Suzzallo – The Quiet Year

Geprägt von Singer-Songwriter Rocky Votolatos Stimme und dem vergleichsfreien Schicksalsschlag, dem sich der Musiker mit dem Unfalltod seines Sohnes Kienan ausgesetzt sehen musste, verbindet „The Quiet Year“, das Debüt seiner neuen Band Suzzallo, den tiefen Schmerz eines Vaters mit dem explosiven Gitarrensound der alternativen 1990er-Jahre.

„Eine solche Tragödie verändert alles an dir als Person und als Künstler“, sagt Rocky Votolato selbst und ergänzt: „Ich brauchte einen neuen Kanal, um auszudrücken, was ich durchmache. Und das Einzige, was für mich Sinn ergab, waren die lautesten und verzerrtesten Gitarren, die ich finden konnte.“ 

Folgerichtig hält das erste Release des Trios aus Seattle, das sich neben Votolato aus Bassist Steve Bonnell (Schoolyard Heroes) und Schlagzeuger Rudy Gajadhar (Waxwing) zusammensetzt, elf Songs bereit, die mit einer derart glühenden Intensität nach vorne preschen, dass man geneigt ist, das Album alleine schon für seinen wummernden, mitreißenden Sound zu feiern. Dafür verantwortlich zeigt sich vor allem der legendäre Produzent John Goodmanson (Unwound, The Blood Brothers, Sleater-Kinney), der für die Aufnahmen in den Robert Lang Studios in Seattle engagiert wurde. Eine Brücke zu den alten Emo-Tagen wiederum schlägt Votolatos langjähriger Freund Ben Gibbard (Death Cab For Cutie, The Postal Service), der seinen charakteristischen Gesang zu wunderschön platzierten Harmonien beisteuert und in mehreren Songs E-Gitarre, E-Bass und Klavier spielt. Treibende Fuzz-Gitarren, Distortion, catchy Melodien, abwechslungsreiches Songwriting – hier ist alles drin. „The Quite Year“ ist eine nostalgische, regelrecht sehnsüchtige Reise zurück in den ruppig-süßen Alternative Rock vergangener Jahrzehnte. 

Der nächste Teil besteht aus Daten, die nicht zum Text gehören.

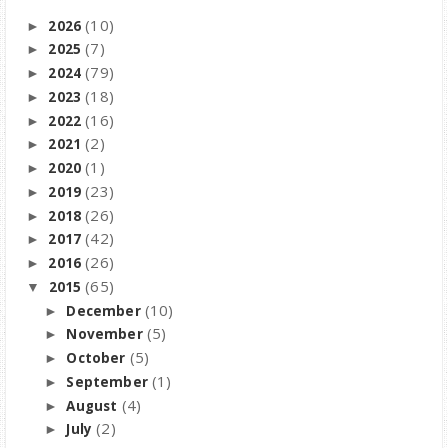
(10)
2026
►
(7)
2025
►
(79)
2024
►
(18)
2023
►
(16)
2022
►
(2)
2021
►
(1)
2020
►
(23)
2019
►
(26)
2018
►
(42)
2017
►
(26)
2016
►
(65)
2015
▼
(10)
December
►
(5)
November
►
(5)
October
►
(1)
September
►
(4)
August
►
(2)
July
►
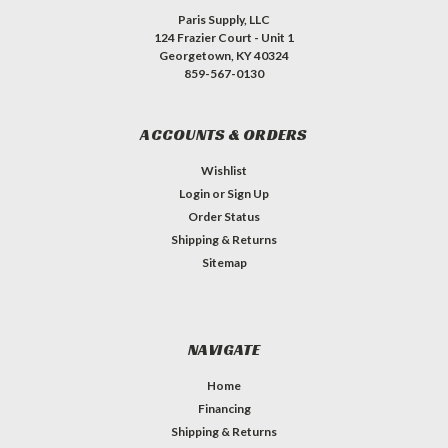
Paris Supply, LLC
124 Frazier Court - Unit 1
Georgetown, KY 40324
859-567-0130
ACCOUNTS & ORDERS
Wishlist
Login
or
Sign Up
Order Status
Shipping & Returns
Sitemap
NAVIGATE
Home
Financing
Shipping & Returns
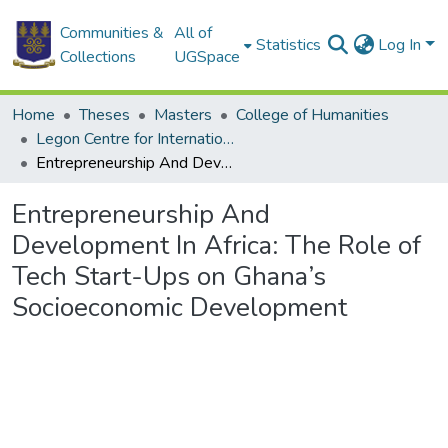
Communities &
All of
Statistics
Log In
Collections
UGSpace
Home
Theses
Masters
College of Humanities
Legon Centre for International Affairs and Diplomacy
Entrepreneurship And Development In Africa: The Role of Tech Start-Ups on Ghana’s Socioeconomic Development
Entrepreneurship And
Development In Africa: The Role of
Tech Start-Ups on Ghana’s
Socioeconomic Development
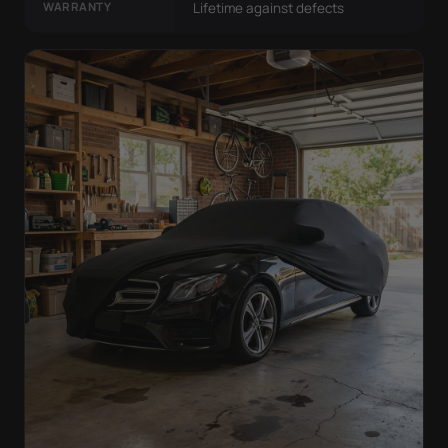
WARRANTY
Lifetime against defects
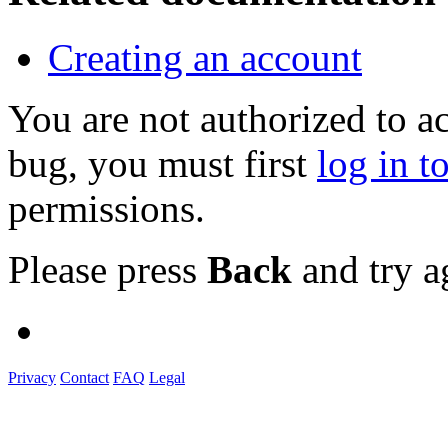
Creating an account
You are not authorized to a
bug, you must first
log in t
permissions.
Please press
Back
and try a
Privacy
Contact
FAQ
Legal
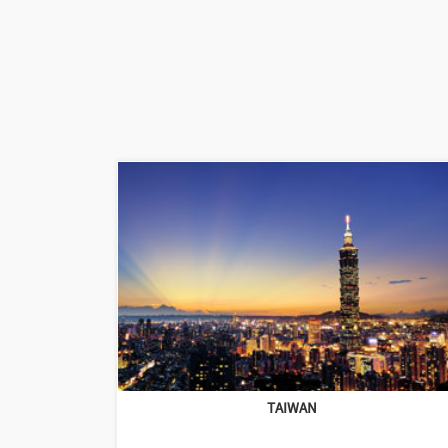
TAIWAN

Suzzalo sind Sänger und Gitarrist Rocky Votolato (r.), Bassist Steve Bonnell (l.) und Schlagzeuger Rudy Gajadhar (M.)

Und doch wird dieses Indie-Requiem selbstredend erst unter dem Einfluss der Lyrics zum Ganzen, die die Songs zu ungeschönten und authentischen Porträts eines unbeschreiblichen Verlustes machen. Sie sind gezeichnet von verletzlicher Ehrlichkeit und gespickt mit Details, die Kienan Votolato Tribut zollen. Bilder von Drachen, Wolken und Flüssen, eine Lichterkette mit deren Hilfe Rocky und seine Frau seit geraumer Zeit mit dem Sohn zu kommunizieren glauben, verzweifelte Therapie-Schreie am Ende etlicher Songs und vermeintlich simple Zeilen wie „Give me a time machine…“ (in „Time Machine“), „Oh, it was a beautiful world once…“ (in „The Destroyer“) oder „No one told us love was this dangerous…“ (in „Star String Radio“), die doch hörbar das ganze Leid ihres Autors in sich tragen – das alles ist so pur und rein, dass selbst das, was in dummen Liebesliedern noch einen cheesy Beigeschmack gehabt hätte, hier einfach nur durch Mark und Bein geht.

Für Rocky Votolato hatte Suzzallos Musik schon vor der Veröffentlichung von „The Quiet Year“ etwas Kathartisches: „Ich bin so dankbar, dass die Kunst mir dabei hilft, meine Trauer zu verarbeiten und zu heilen, und ich hoffe, dass diese Songs nun auch anderen ein wenig Trost bringen können“. Und in der Tat gelingt es der Band bei aller Schwermut, auch eine Art Entschlossenheit und erhebende Kraft zu vermitteln. Ob Rocky Votolatos Tage als Singer-Songwriter damit gezählt sind, bleibt offen, was aber auch bleibt, ist ein Album, das aus tiefer Trauer entstanden ist und dennoch große Freude bereitet.